Source extract:
You may be doing too many individual invalidations if you see the invlpg instruction (or instructions near it) show up high in profiles. If you believe that individual invalidations being called too often, you can lower the tunable::
/sys/kernel/debug/x86/tlb_single_page_flush_ceiling
This will cause us to do the global flush for more cases. Lowering it to 0 will disable the use of the individual flushes. Setting it to 1 is a very conservative setting and it should never need to be 0 under normal circumstances.
Despite the fact that a single individual flush on x86 is guaranteed to flush a full 2MB [1]_, hugetlbfs always uses the full flushes. THP is treated exactly the same as normal memory.
You might see invlpg inside of flush_tlb_mm_range() show up in profiles, or you can use the trace_tlb_flush() tracepoints. to determine how long the flush operations are taking.
Essentially, you are balancing the cycles you spend doing invlpg with the cycles that you spend refilling the TLB later.
You can measure how expensive TLB refills are by using performance counters and 'perf stat', like this::
perf stat -e cpu/event=0x8,umask=0x84,name=dtlb_load_misses_walk_duration/, cpu/event=0x8,umask=0x82,name=dtlb_load_misses_walk_completed/, cpu/event=0x49,umask=0x4,name=dtlb_store_misses_walk_duration/, cpu/event=0x49,umask=0x2,name=dtlb_store_misses_walk_completed/, cpu/event=0x85,umask=0x4,name=itlb_misses_walk_duration/, cpu/event=0x85,umask=0x2,name=itlb_misses_walk_completed/
That works on an IvyBridge-era CPU (i5-3320M). Different CPUs may have differently-named counters, but they should at least be there in some form. You can use pmu-tools 'ocperf list' (https://github.com/andikleen/pmu-tools) to find the right counters for a given CPU.
.. [1] A footnote in Intel's SDM "4.10.4.2 Recommended Invalidation" says: "One execution of INVLPG is sufficient even for a page with size greater than 4 KBytes."

Supplied information:
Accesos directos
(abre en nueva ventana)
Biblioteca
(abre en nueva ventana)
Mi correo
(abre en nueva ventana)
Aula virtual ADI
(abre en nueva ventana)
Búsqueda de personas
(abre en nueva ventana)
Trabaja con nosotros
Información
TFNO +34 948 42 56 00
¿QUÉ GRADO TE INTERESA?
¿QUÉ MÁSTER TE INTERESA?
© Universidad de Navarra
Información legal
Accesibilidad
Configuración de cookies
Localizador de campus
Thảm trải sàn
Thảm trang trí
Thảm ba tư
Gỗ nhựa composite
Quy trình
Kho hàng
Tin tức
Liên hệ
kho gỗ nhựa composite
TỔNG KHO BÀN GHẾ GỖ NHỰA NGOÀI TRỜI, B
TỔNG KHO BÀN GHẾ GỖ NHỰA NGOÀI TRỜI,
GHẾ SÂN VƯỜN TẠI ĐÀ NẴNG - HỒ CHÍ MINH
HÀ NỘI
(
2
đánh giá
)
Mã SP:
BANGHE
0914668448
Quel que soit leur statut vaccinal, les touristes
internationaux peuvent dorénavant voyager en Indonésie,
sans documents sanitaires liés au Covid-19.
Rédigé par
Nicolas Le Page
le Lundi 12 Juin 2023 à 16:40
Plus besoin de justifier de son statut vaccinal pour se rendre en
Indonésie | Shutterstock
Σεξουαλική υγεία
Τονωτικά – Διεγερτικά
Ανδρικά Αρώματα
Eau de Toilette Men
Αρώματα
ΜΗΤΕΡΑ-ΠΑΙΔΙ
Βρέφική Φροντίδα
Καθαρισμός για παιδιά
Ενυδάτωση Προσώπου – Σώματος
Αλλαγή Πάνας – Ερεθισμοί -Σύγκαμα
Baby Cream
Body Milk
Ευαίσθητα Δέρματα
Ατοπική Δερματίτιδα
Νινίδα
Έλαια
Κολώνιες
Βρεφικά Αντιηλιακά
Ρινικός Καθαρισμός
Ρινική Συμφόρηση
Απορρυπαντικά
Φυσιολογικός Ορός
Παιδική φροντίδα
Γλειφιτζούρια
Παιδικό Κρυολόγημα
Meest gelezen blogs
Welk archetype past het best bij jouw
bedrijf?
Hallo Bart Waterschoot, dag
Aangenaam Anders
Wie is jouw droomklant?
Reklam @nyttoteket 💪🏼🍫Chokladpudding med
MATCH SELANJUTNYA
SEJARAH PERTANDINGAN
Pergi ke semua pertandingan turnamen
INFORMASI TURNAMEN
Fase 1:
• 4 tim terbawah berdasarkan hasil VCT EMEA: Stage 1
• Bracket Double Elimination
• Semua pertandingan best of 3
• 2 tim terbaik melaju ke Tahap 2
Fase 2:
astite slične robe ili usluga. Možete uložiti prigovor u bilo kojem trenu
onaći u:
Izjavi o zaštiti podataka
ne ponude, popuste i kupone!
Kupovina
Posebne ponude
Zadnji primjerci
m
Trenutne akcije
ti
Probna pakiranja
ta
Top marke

Prompt 1:
According to the TLB flush excerpt, what effect does lowering the tunable to 0 have?
Prompt 2:
Quote from the TLB flush excerpt the passage that opens with the words containing "You may be doing" and closes with "as normal memory.".

Response 1:
Lowering it to 0 disables the use of the individual flushes.

Response 2:
You may be doing too many individual invalidations if you see the invlpg instruction (or instructions near it) show up high in profiles. If you believe that individual invalidations being called too often, you can lower the tunable::
/sys/kernel/debug/x86/tlb_single_page_flush_ceiling
This will cause us to do the global flush for more cases. Lowering it to 0 will disable the use of the individual flushes. Setting it to 1 is a very conservative setting and it should never need to be 0 under normal circumstances.
Despite the fact that a single individual flush on x86 is guaranteed to flush a full 2MB [1]_, hugetlbfs always uses the full flushes. THP is treated exactly the same as normal memory.